Similar observations can be made about the measures of transmissibility and the timing of when the outbreak started. The authors consider the virus to be more transmissible than seasonal flu, again a characteristic of pandemic strains. But the uncertainties here are even greater than with the CFR and the assumptions are, too. Some of the more qualitative features are quite robust, however. It is pretty clear that we are seeing many generations of cases and that sustained person to person transmission is occurring.
Since we don’t understand the dynamics of seasonality, we still don’t know how the emergence of this virus in the “off season” affects things like severity and transmissibility (if at all). We’re heading into flu season for the southern hemisphere, so we may learn more in the next few months.

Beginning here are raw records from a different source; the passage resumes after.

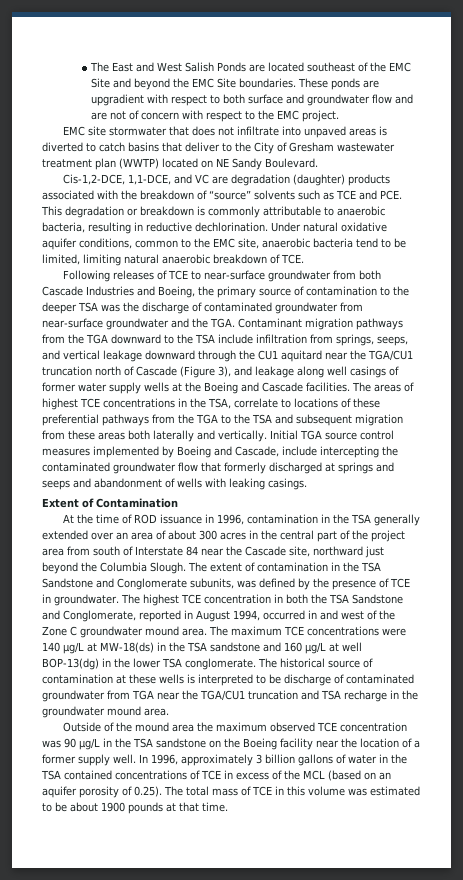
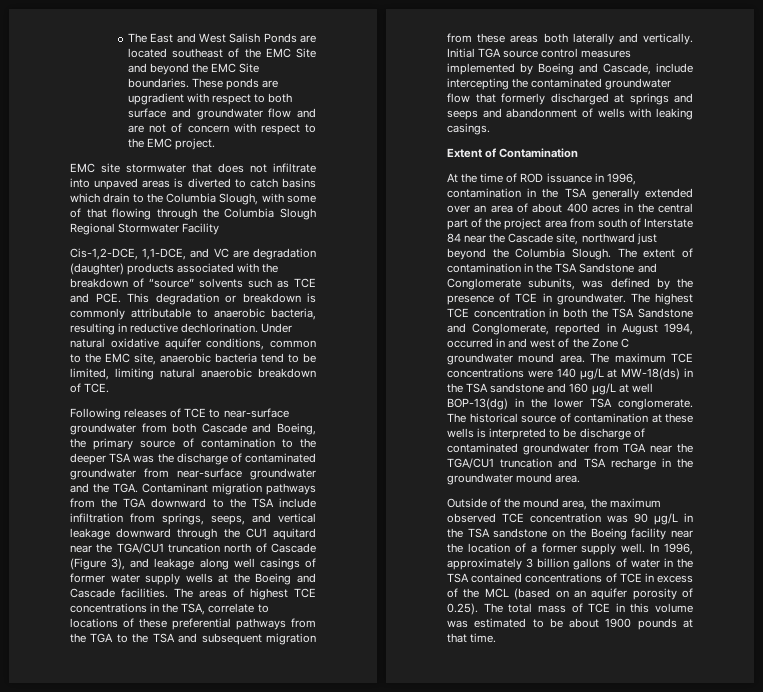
[162,142,395,154] [42,158,318,170] that deliver to the City of Gresham wastewater treatment plan (WWTP) located on NE Sandy Boulevard. -> [70,193,316,205] [70,208,316,220] [70,223,220,235] which drain to the Columbia Slough, with some of that flowing through the Columbia Slough Regional Stormwater Facility
[86,286,134,296] Industries -> (247, 428) none
[199,530,217,540] 300 -> [566,203,588,213] 400
[171,724,194,732] area -> [562,500,588,510] area,

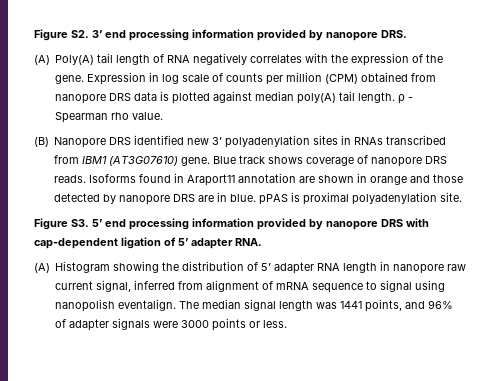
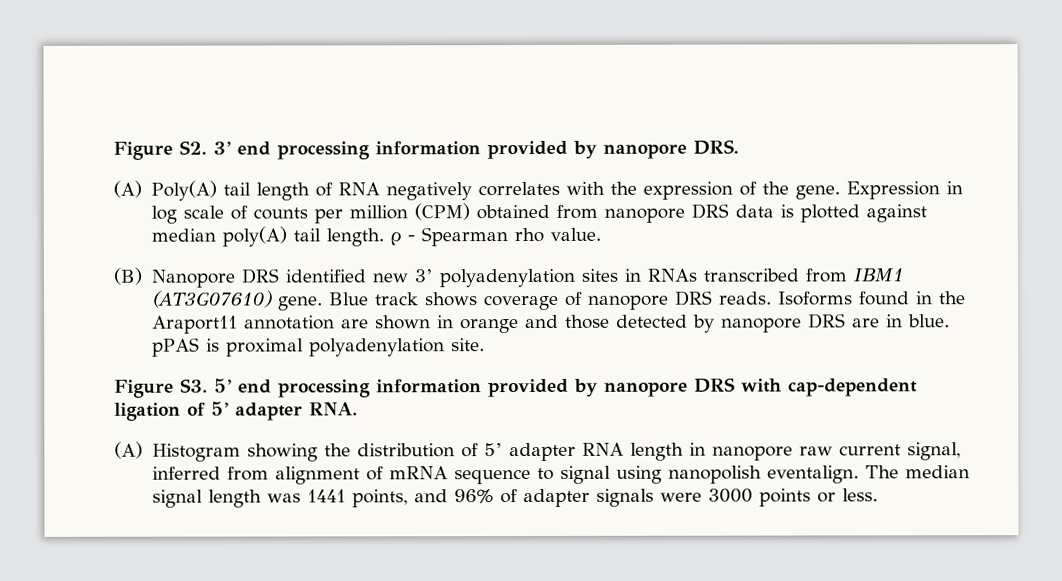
(185, 178) none -> [938,291,966,305] the

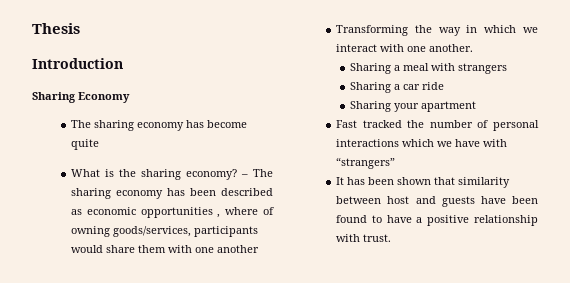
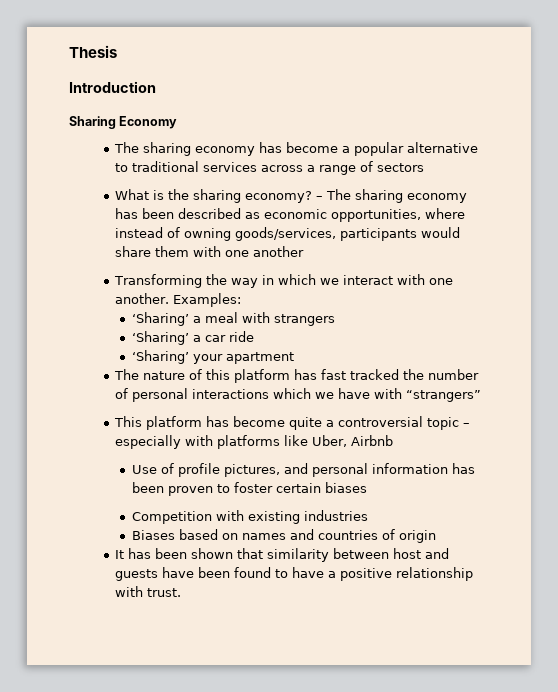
[71,139,100,150] quite -> [342,142,479,156] [115,161,425,175] a popular alternative to traditional services across a range of sectors
[140,207,259,218] opportunities , where -> [331,208,466,222] [115,227,164,238] opportunities, where instead
[349,63,391,74] // Sharing -> [173,293,242,307] [131,312,189,326] Examples: // ‘Sharing’
[349,82,391,93] Sharing -> [131,331,189,345] ‘Sharing’
[349,101,391,112] Sharing -> [131,350,189,364] ‘Sharing’
[336,120,358,128] Fast -> [114,369,347,383] The nature of this platform has fast
(396, 163) none -> [114,416,471,430] [115,435,394,449] [131,463,475,477] [131,482,367,496] [131,510,368,524] [131,529,436,543] // This platform has become quite a controversial topic – especially with platforms like Uber, Airbnb // Use of profile pictures, and personal information has been proven to foster certain biases // Competition with existing industries // Biases based on names and countries of origin

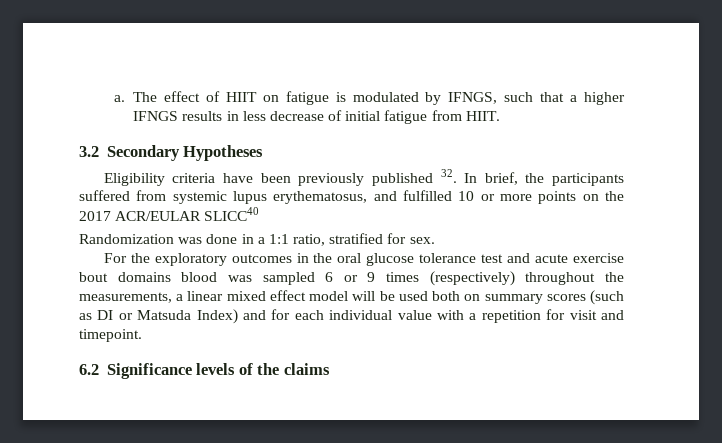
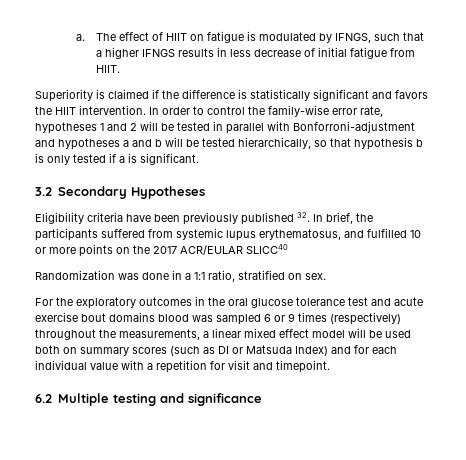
(500, 116) none -> [35,89,428,102] [35,105,383,117] [35,121,415,134] [35,137,423,150] [35,153,199,165] // Superiority is claimed if the difference is statistically significant and favors the HIIT intervention. In order to control the family-wise error rate, hypotheses 1 and 2 will be tested in parallel with Bonforroni-adjustment and hypotheses a and b will be tested hierarchically, so that hypothesis b is only tested if a is significant.
[387,233,407,244] for -> [288,273,302,280] on
[106,363,330,379] Significance levels of the claims -> [57,393,262,406] Multiple testing and significance

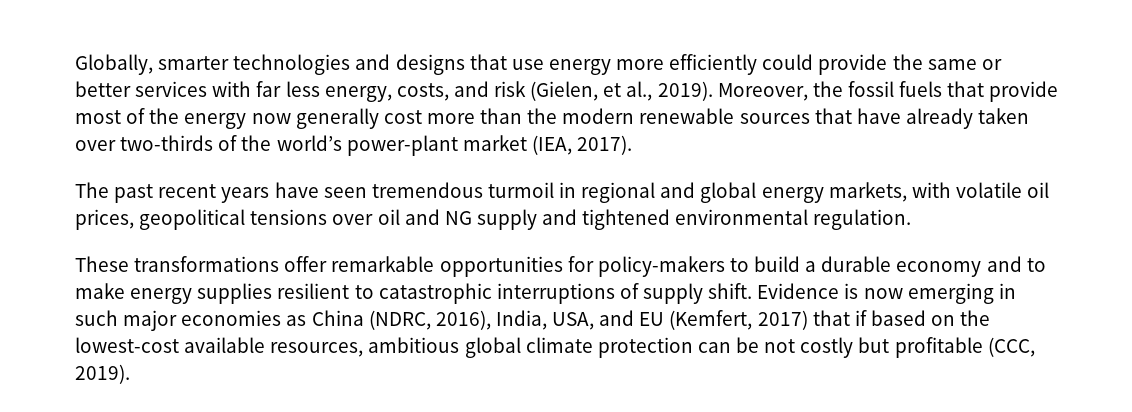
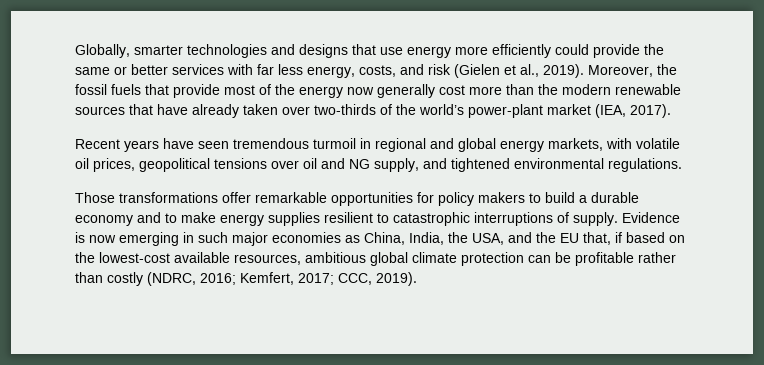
[530,81,599,101] (Gielen, -> [454,64,500,78] (Gielen
[75,182,217,203] The past recent -> [75,139,120,149] Recent
[476,209,537,230] supply -> [374,158,419,172] supply,
[813,209,912,230] [75,256,129,272] regulation. // These -> [608,158,682,172] [75,192,115,203] regulations. // Those
[597,256,725,277] policy-makers -> [438,192,525,206] policy makers
[643,283,753,304] supply shift. -> [573,212,618,226] supply.
[311,310,850,330] China (NDRC, 2016), India, USA, and EU (Kemfert, 2017) that -> [364,232,611,245] China, India, the USA, and the EU that,
[764,337,1035,358] not costly but profitable (CCC, -> [575,252,676,266] [75,272,372,286] profitable rather than costly (NDRC, 2016; Kemfert, 2017; CCC,

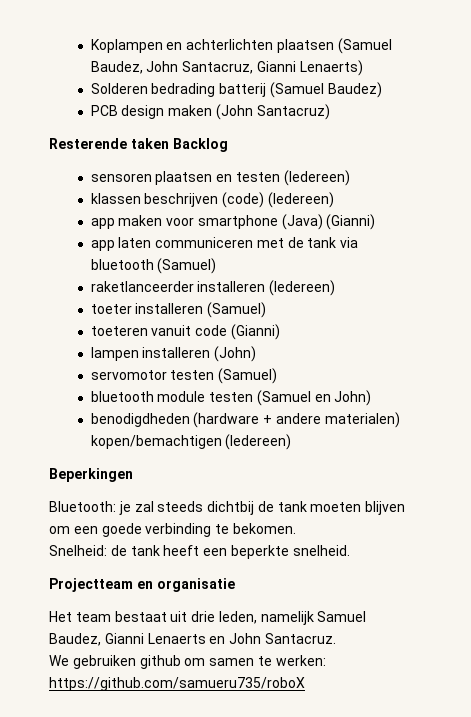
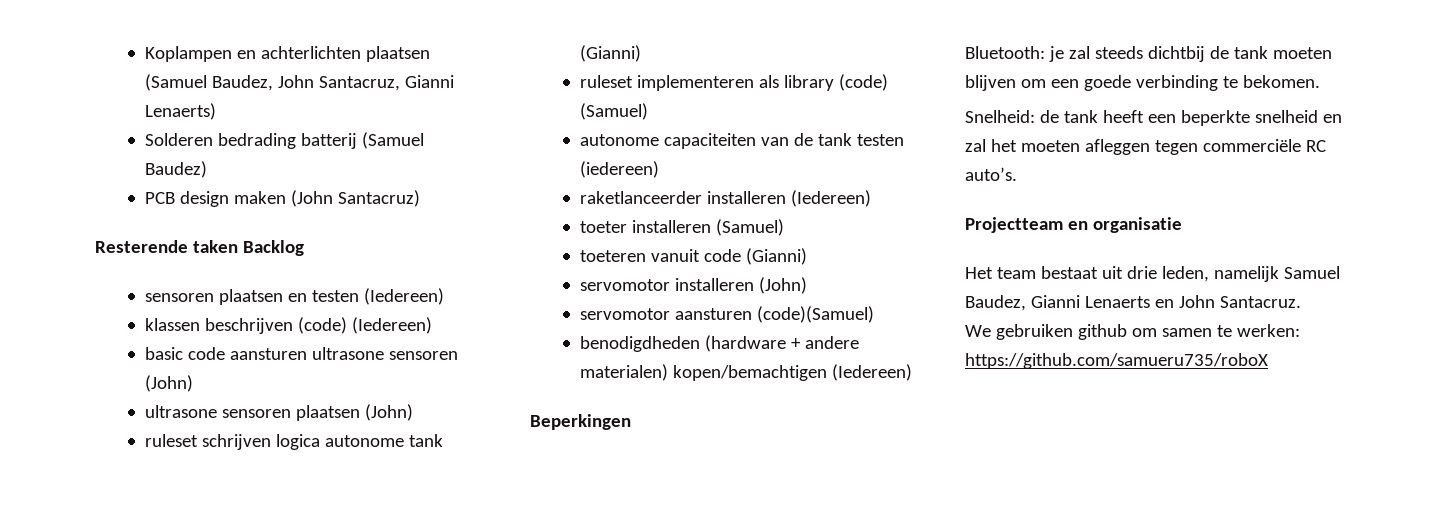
[90,214,376,230] [90,237,359,251] [90,258,217,274] app maken voor smartphone (Java) (Gianni) // app laten communiceren met de tank via bluetooth (Samuel) -> [144,347,458,360] [144,375,193,392] [144,404,413,421] [144,434,443,450] [579,45,641,62] [579,74,888,91] [579,103,648,120] [579,133,904,149] [579,161,659,178] basic code aansturen ultrasone sensoren (John) // ultrasone sensoren plaatsen (John) // ruleset schrijven logica autonome tank (Gianni) // ruleset implementeren als library (code) (Samuel) // autonome capaciteiten van de tank testen (iedereen)
[90,347,139,361] lampen -> [579,279,670,291] servomotor
[170,368,278,384] [90,390,372,406] testen (Samuel) // bluetooth module testen (Samuel en John) -> [674,306,874,323] aansturen (code)(Samuel)
[292,545,350,556] snelheid. -> [1254,110,1342,123] [965,139,1326,155] [965,167,1017,181] snelheid en zal het moeten afleggen tegen commerciële RC auto’s.

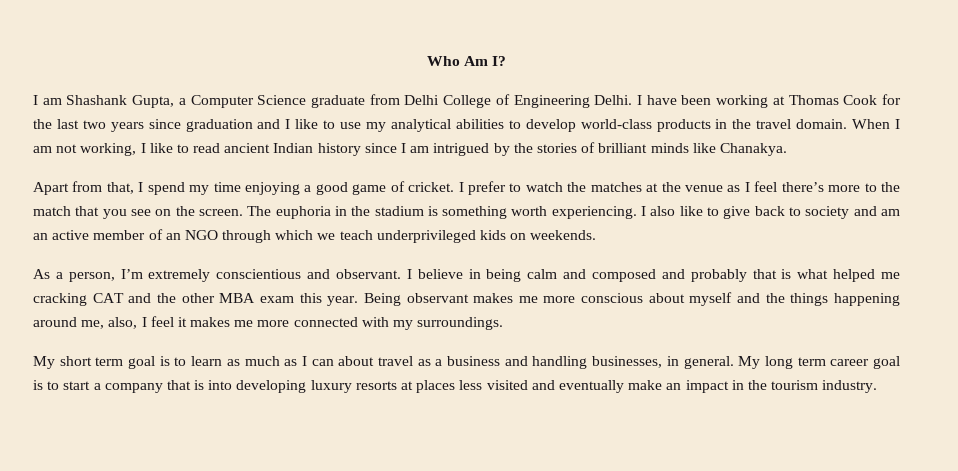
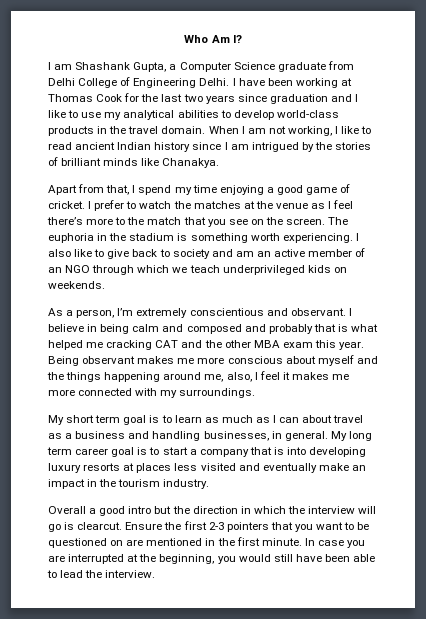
(878, 386) none -> [48,506,377,516] [48,521,370,532] [48,537,366,548] [48,554,376,564] [47,570,156,578] // Overall a good intro but the direction in which the interview will go is clearcut. Ensure the first 2-3 pointers that you want to be questioned on are mentioned in the first minute. In case you are interrupted at the beginning, you would still have been able to lead the interview.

The authors are frank about the uncertainties, as well they should be:
The future evolution of the transmissibility, antigenicity, virulence and antiviral resistance profile of this or any influenza virus is difficult to predict. It is also unclear whether it will displace existing influenza A subtypes from the human population, as occurred in the 3 last pandemics.
In other words, don’t rely too much on the results of this first pass at the data. Unfortunately, despite all the caveats in the world, the fact that this was done “by a computer” is likely to give the numbers a life of their own. This isn’t a slap at the value of modeling, something about which I am on record as favoring.
I just want to remind everyone not to make the models bear more weight than they are built to sustain.